In order to better learn how this shifting climate might be impacting these bears, researchers decided to examine the East Greenlandic population of polar bears. While the Arctic sea ice in their habitat is expected to disappear very late, the ice sheet in the area is another matter. The decline of this ice sheet is occurring at a rate of almost one percent per year, which is one of the highest rates measured in the entire Arctic region.
The scientists examined the fatty acid profiles in the adipose tissue from a unique material of 310 polar bears that were hunted by East Greenland Inuits from the years 1984 to 2011. The composition of fat tissue of the polar bears reflected the profile of fatty acids in their diets.
So what did the researchers find? The bears fed primarily on three species of seal: the high Arctic ringed seal and the two sub-Arctic species of harp seal and hooded seal. Yet their diets have been changing over the years.

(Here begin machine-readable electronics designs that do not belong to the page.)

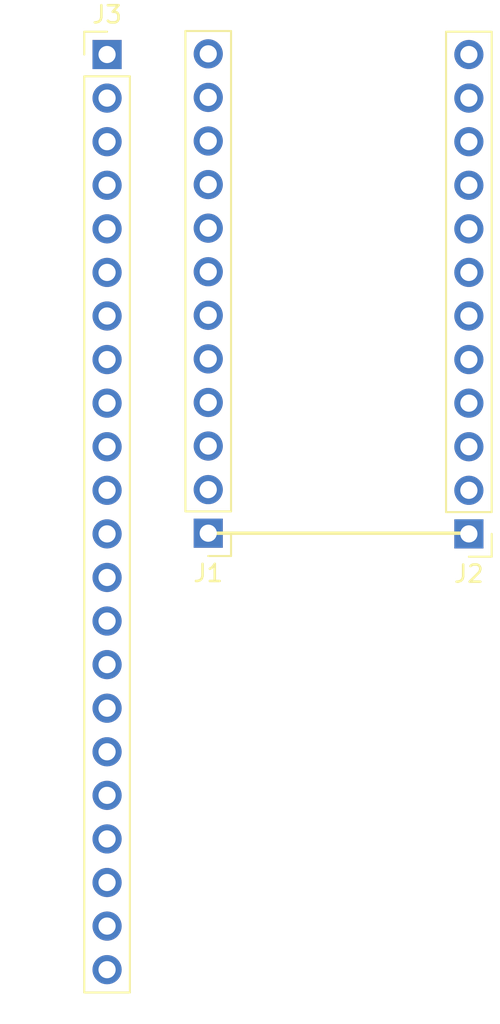
<source format=kicad_pcb>
(kicad_pcb
	(version 20240108)
	(generator "pcbnew")
	(generator_version "8.0")
	(general
		(thickness 1.6)
		(legacy_teardrops no)
	)
	(paper "A4")
	(layers
		(0 "F.Cu" signal)
		(31 "B.Cu" signal)
		(32 "B.Adhes" user "B.Adhesive")
		(33 "F.Adhes" user "F.Adhesive")
		(34 "B.Paste" user)
		(35 "F.Paste" user)
		(36 "B.SilkS" user "B.Silkscreen")
		(37 "F.SilkS" user "F.Silkscreen")
		(38 "B.Mask" user)
		(39 "F.Mask" user)
		(40 "Dwgs.User" user "User.Drawings")
		(41 "Cmts.User" user "User.Comments")
		(42 "Eco1.User" user "User.Eco1")
		(43 "Eco2.User" user "User.Eco2")
		(44 "Edge.Cuts" user)
		(45 "Margin" user)
		(46 "B.CrtYd" user "B.Courtyard")
		(47 "F.CrtYd" user "F.Courtyard")
		(48 "B.Fab" user)
		(49 "F.Fab" user)
		(50 "User.1" user)
		(51 "User.2" user)
		(52 "User.3" user)
		(53 "User.4" user)
		(54 "User.5" user)
		(55 "User.6" user)
		(56 "User.7" user)
		(57 "User.8" user)
		(58 "User.9" user)
	)
	(setup
		(pad_to_mask_clearance 0)
		(allow_soldermask_bridges_in_footprints no)
		(pcbplotparams
			(layerselection 0x00010fc_ffffffff)
			(plot_on_all_layers_selection 0x0000000_00000000)
			(disableapertmacros no)
			(usegerberextensions no)
			(usegerberattributes yes)
			(usegerberadvancedattributes yes)
			(creategerberjobfile yes)
			(dashed_line_dash_ratio 12.000000)
			(dashed_line_gap_ratio 3.000000)
			(svgprecision 4)
			(plotframeref no)
			(viasonmask no)
			(mode 1)
			(useauxorigin no)
			(hpglpennumber 1)
			(hpglpenspeed 20)
			(hpglpendiameter 15.000000)
			(pdf_front_fp_property_popups yes)
			(pdf_back_fp_property_popups yes)
			(dxfpolygonmode yes)
			(dxfimperialunits yes)
			(dxfusepcbnewfont yes)
			(psnegative no)
			(psa4output no)
			(plotreference yes)
			(plotvalue yes)
			(plotfptext yes)
			(plotinvisibletext no)
			(sketchpadsonfab no)
			(subtractmaskfromsilk no)
			(outputformat 1)
			(mirror no)
			(drillshape 1)
			(scaleselection 1)
			(outputdirectory "")
		)
	)
	(net 0 "")
	(net 1 "D6-A7")
	(net 2 "D9-A8")
	(net 3 "D1-TX0")
	(net 4 "D4-A6")
	(net 5 "D2")
	(net 6 "D0-RX1")
	(net 7 "GND")
	(net 8 "D8")
	(net 9 "D5")
	(net 10 "D3")
	(net 11 "D7")
	(net 12 "A3")
	(net 13 "D15-SCK")
	(net 14 "VIN")
	(net 15 "D16-MOSI")
	(net 16 "A0")
	(net 17 "A1")
	(net 18 "A2")
	(net 19 "5V")
	(net 20 "RESET")
	(net 21 "D14-MISO")
	(net 22 "D10")
	(footprint "Connector_PinHeader_2.54mm:PinHeader_1x22_P2.54mm_Vertical" (layer "F.Cu") (at 49.9 34.26))
	(footprint "Connector_PinHeader_2.54mm:PinHeader_1x12_P2.54mm_Vertical" (layer "F.Cu") (at 55.8 62.16 180))
	(footprint "Connector_PinHeader_2.54mm:PinHeader_1x12_P2.54mm_Vertical" (layer "F.Cu") (at 71 62.2 180))
	(gr_line
		(start 55.8 62.16)
		(end 71.04 62.16)
		(stroke
			(width 0.2)
			(type default)
		)
		(layer "F.SilkS")
		(uuid "a341efd9-dc4a-4cd2-95ca-2d81032de88e")
	)
)

</source>
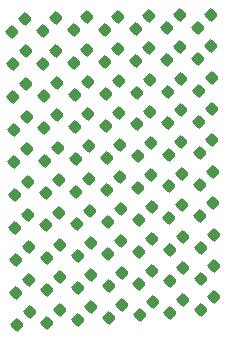
<source format=gtp>
%TF.GenerationSoftware,KiCad,Pcbnew,(6.0.7-1)-1*%
%TF.CreationDate,2022-09-29T19:12:14-05:00*%
%TF.ProjectId,vectrex-sao,76656374-7265-4782-9d73-616f2e6b6963,rev?*%
%TF.SameCoordinates,Original*%
%TF.FileFunction,Paste,Top*%
%TF.FilePolarity,Positive*%
%FSLAX46Y46*%
G04 Gerber Fmt 4.6, Leading zero omitted, Abs format (unit mm)*
G04 Created by KiCad (PCBNEW (6.0.7-1)-1) date 2022-09-29 19:12:14*
%MOMM*%
%LPD*%
G01*
G04 APERTURE LIST*
G04 Aperture macros list*
%AMRoundRect*
0 Rectangle with rounded corners*
0 $1 Rounding radius*
0 $2 $3 $4 $5 $6 $7 $8 $9 X,Y pos of 4 corners*
0 Add a 4 corners polygon primitive as box body*
4,1,4,$2,$3,$4,$5,$6,$7,$8,$9,$2,$3,0*
0 Add four circle primitives for the rounded corners*
1,1,$1+$1,$2,$3*
1,1,$1+$1,$4,$5*
1,1,$1+$1,$6,$7*
1,1,$1+$1,$8,$9*
0 Add four rect primitives between the rounded corners*
20,1,$1+$1,$2,$3,$4,$5,0*
20,1,$1+$1,$4,$5,$6,$7,0*
20,1,$1+$1,$6,$7,$8,$9,0*
20,1,$1+$1,$8,$9,$2,$3,0*%
G04 Aperture macros list end*
%ADD10RoundRect,0.225000X0.017678X-0.335876X0.335876X-0.017678X-0.017678X0.335876X-0.335876X0.017678X0*%
%ADD11RoundRect,0.225000X-0.017678X0.335876X-0.335876X0.017678X0.017678X-0.335876X0.335876X-0.017678X0*%
G04 APERTURE END LIST*
D10*
%TO.C,C1-6*%
X129076992Y-83173008D03*
X130173008Y-82076992D03*
%TD*%
%TO.C,C1-7*%
X131701992Y-83123008D03*
X132798008Y-82026992D03*
%TD*%
%TO.C,C2-1*%
X116001992Y-86223008D03*
X117098008Y-85126992D03*
%TD*%
%TO.C,C7-2*%
X118826992Y-99873008D03*
X119923008Y-98776992D03*
%TD*%
%TO.C,C2-6*%
X129101992Y-85873008D03*
X130198008Y-84776992D03*
%TD*%
%TO.C,C8-7*%
X131926992Y-101748008D03*
X133023008Y-100651992D03*
%TD*%
D11*
%TO.C,C7-8*%
X133048008Y-105951992D03*
X131951992Y-107048008D03*
%TD*%
D10*
%TO.C,C6-6*%
X129251992Y-96573008D03*
X130348008Y-95476992D03*
%TD*%
%TO.C,C6-3*%
X121401992Y-96998008D03*
X122498008Y-95901992D03*
%TD*%
D11*
%TO.C,C8-11*%
X125223008Y-103876992D03*
X124126992Y-104973008D03*
%TD*%
D10*
%TO.C,C6-7*%
X131851992Y-96423008D03*
X132948008Y-95326992D03*
%TD*%
%TO.C,C2-3*%
X121226992Y-86098008D03*
X122323008Y-85001992D03*
%TD*%
%TO.C,C7-7*%
X131876992Y-99098008D03*
X132973008Y-98001992D03*
%TD*%
D11*
%TO.C,C8-9*%
X130448008Y-103501992D03*
X129351992Y-104598008D03*
%TD*%
D10*
%TO.C,C8-4*%
X124101992Y-102273008D03*
X125198008Y-101176992D03*
%TD*%
D11*
%TO.C,C7-13*%
X120023008Y-107026992D03*
X118926992Y-108123008D03*
%TD*%
D10*
%TO.C,C8-6*%
X129301992Y-101923008D03*
X130398008Y-100826992D03*
%TD*%
%TO.C,C3-2*%
X118676992Y-88898008D03*
X119773008Y-87801992D03*
%TD*%
%TO.C,C5-5*%
X126601992Y-94023008D03*
X127698008Y-92926992D03*
%TD*%
%TO.C,C7-4*%
X124051992Y-99573008D03*
X125148008Y-98476992D03*
%TD*%
%TO.C,C6-1*%
X116176992Y-97273008D03*
X117273008Y-96176992D03*
%TD*%
D11*
%TO.C,C8-10*%
X127823008Y-103701992D03*
X126726992Y-104798008D03*
%TD*%
D10*
%TO.C,C4-2*%
X118701992Y-91648008D03*
X119798008Y-90551992D03*
%TD*%
%TO.C,C8-2*%
X118876992Y-102623008D03*
X119973008Y-101526992D03*
%TD*%
%TO.C,C1-2*%
X118601992Y-83423008D03*
X119698008Y-82326992D03*
%TD*%
D11*
%TO.C,C7-14*%
X117448008Y-107226992D03*
X116351992Y-108323008D03*
%TD*%
D10*
%TO.C,C5-7*%
X131826992Y-93773008D03*
X132923008Y-92676992D03*
%TD*%
%TO.C,C3-4*%
X123901992Y-88723008D03*
X124998008Y-87626992D03*
%TD*%
%TO.C,C8-3*%
X121501992Y-102448008D03*
X122598008Y-101351992D03*
%TD*%
%TO.C,C3-7*%
X131751992Y-88448008D03*
X132848008Y-87351992D03*
%TD*%
%TO.C,C7-6*%
X129276992Y-99273008D03*
X130373008Y-98176992D03*
%TD*%
%TO.C,C5-1*%
X116126992Y-94528008D03*
X117223008Y-93431992D03*
%TD*%
%TO.C,C1-1*%
X115951992Y-83473008D03*
X117048008Y-82376992D03*
%TD*%
%TO.C,C5-3*%
X121371992Y-94273008D03*
X122468008Y-93176992D03*
%TD*%
%TO.C,C7-5*%
X126676992Y-99423008D03*
X127773008Y-98326992D03*
%TD*%
%TO.C,C5-6*%
X129201992Y-93898008D03*
X130298008Y-92801992D03*
%TD*%
%TO.C,C4-7*%
X131801992Y-91123008D03*
X132898008Y-90026992D03*
%TD*%
%TO.C,C3-1*%
X116051992Y-88998008D03*
X117148008Y-87901992D03*
%TD*%
%TO.C,C2-7*%
X131726992Y-85798008D03*
X132823008Y-84701992D03*
%TD*%
%TO.C,C3-3*%
X121276992Y-88823008D03*
X122373008Y-87726992D03*
%TD*%
%TO.C,C3-6*%
X129126992Y-88548008D03*
X130223008Y-87451992D03*
%TD*%
%TO.C,C8-5*%
X126701992Y-102098008D03*
X127798008Y-101001992D03*
%TD*%
%TO.C,C4-4*%
X123926992Y-91448008D03*
X125023008Y-90351992D03*
%TD*%
%TO.C,C6-2*%
X118801992Y-97148008D03*
X119898008Y-96051992D03*
%TD*%
D11*
%TO.C,C7-10*%
X127848008Y-106376992D03*
X126751992Y-107473008D03*
%TD*%
D10*
%TO.C,C7-1*%
X116226992Y-100048008D03*
X117323008Y-98951992D03*
%TD*%
D11*
%TO.C,C7-12*%
X122673008Y-106801992D03*
X121576992Y-107898008D03*
%TD*%
D10*
%TO.C,C6-4*%
X124001992Y-96848008D03*
X125098008Y-95751992D03*
%TD*%
%TO.C,C4-6*%
X129176992Y-91223008D03*
X130273008Y-90126992D03*
%TD*%
%TO.C,C4-1*%
X116101992Y-91773008D03*
X117198008Y-90676992D03*
%TD*%
D11*
%TO.C,C8-14*%
X117398008Y-104476992D03*
X116301992Y-105573008D03*
%TD*%
D10*
%TO.C,C5-4*%
X123976992Y-94148008D03*
X125073008Y-93051992D03*
%TD*%
%TO.C,C2-4*%
X123851992Y-85998008D03*
X124948008Y-84901992D03*
%TD*%
%TO.C,C7-3*%
X121451992Y-99723008D03*
X122548008Y-98626992D03*
%TD*%
%TO.C,C1-5*%
X126451992Y-83223008D03*
X127548008Y-82126992D03*
%TD*%
%TO.C,C1-4*%
X123826992Y-83298008D03*
X124923008Y-82201992D03*
%TD*%
%TO.C,C4-3*%
X121326992Y-91548008D03*
X122423008Y-90451992D03*
%TD*%
D11*
%TO.C,C8-8*%
X133048008Y-103301992D03*
X131951992Y-104398008D03*
%TD*%
D10*
%TO.C,C4-5*%
X126551992Y-91323008D03*
X127648008Y-90226992D03*
%TD*%
%TO.C,C2-2*%
X118601992Y-86173008D03*
X119698008Y-85076992D03*
%TD*%
%TO.C,C8-1*%
X116276992Y-102798008D03*
X117373008Y-101701992D03*
%TD*%
D11*
%TO.C,C8-13*%
X120023008Y-104276992D03*
X118926992Y-105373008D03*
%TD*%
%TO.C,C7-9*%
X130448008Y-106151992D03*
X129351992Y-107248008D03*
%TD*%
D10*
%TO.C,C3-5*%
X126526992Y-88623008D03*
X127623008Y-87526992D03*
%TD*%
%TO.C,C6-5*%
X126626992Y-96723008D03*
X127723008Y-95626992D03*
%TD*%
%TO.C,C5-2*%
X118751992Y-94423008D03*
X119848008Y-93326992D03*
%TD*%
%TO.C,C1-3*%
X121201992Y-83348008D03*
X122298008Y-82251992D03*
%TD*%
%TO.C,C2-5*%
X126476992Y-85923008D03*
X127573008Y-84826992D03*
%TD*%
D11*
%TO.C,C8-12*%
X122623008Y-104076992D03*
X121526992Y-105173008D03*
%TD*%
%TO.C,C7-11*%
X125248008Y-106601992D03*
X124151992Y-107698008D03*
%TD*%
M02*

</source>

Bears have begun eating more harp seals and hooded seals as the ringed seal disappeared.
"The problem is that the sub-Artic seals that the polar bear has switched to, have a higher content of contaminants because they live closer to the industrialized world and are higher up in the food chain," said Rune Dietz, one of the researchers, in a news release. "Therefore, climate change undermines the improvements that you would otherwise have obtained owing to international regulations in the use of environmental use of persistent organic pollutants (POPs). We can see that the content of the POPs after year 2000 decreases slower in the polar bear than in the ringed seal."
While polar bears seem healthier with their new diet, the pollutants could drastically impact their health in the future. In addition, polar bears may lose access to the sub-Arctic seals since they depend on packed ice where they give birth to their pups. The findings reveal that polar bears may be facing more threats than we realized.